Language Diversity in the Sinophone World


Language diversity is a ubiquitous feature in the sinophone world. In the past and present, language planning agencies in the area commonly – if not uncontroversially – referred to as “Greater China” have responded differently to the challenges of multilingualism. After several decades of national language policy, Mandarin is now widely used and broadly accepted in Mainland China, Singapore, and Taiwan. It is used to a much lesser degree in Hong Kong and Macao, where Cantonese, the major regional language, arguably enjoys a higher prestige than other so‐called “dialects” elsewhere. At the same time, there are notable differences with regard to international language planning – most importantly, the incorporation of English into school curricula and/or the acceptance of English as an official language.

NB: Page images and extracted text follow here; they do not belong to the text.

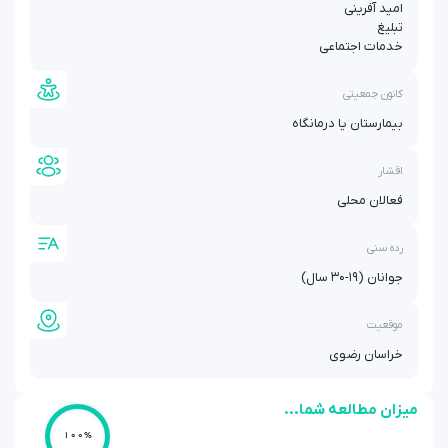
امید آفرینی
تبلیغ
خدمات اجتماعی
کانون جمعیتی
بیمارستان یا درمانگاه
اقشار
فعالان محلی
رده سنی
جوانان (۱۹-۳۰ سال)
موقعیت
خراسان رضوی
میزان مطالعه شما...
100%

One purpose of the project is to compare the aims and effects of language planning and the manifestations of language diversity in the daily lives of the speakers. In addition, we aim at situating language diversity in historical contexts. The reason behind this historical contextualization is to find out to what extent language-related phenomena are imbedded in Chinese traditions, and to what extent they can be accounted for by analytical approaches that are not bound to Chinese culture and/or history. Topics include language contact phenomena (e.g., code mixing), multilingualism in classrooms, language variation and language use in the media, and nonofficial language ideologies and activities of language revivalist groups.


An international symposium has been held at Göttingen University in June 2015. Papers presented at the symposium are currently under revision and will be published in an edited volume (publication scheduled for 2018).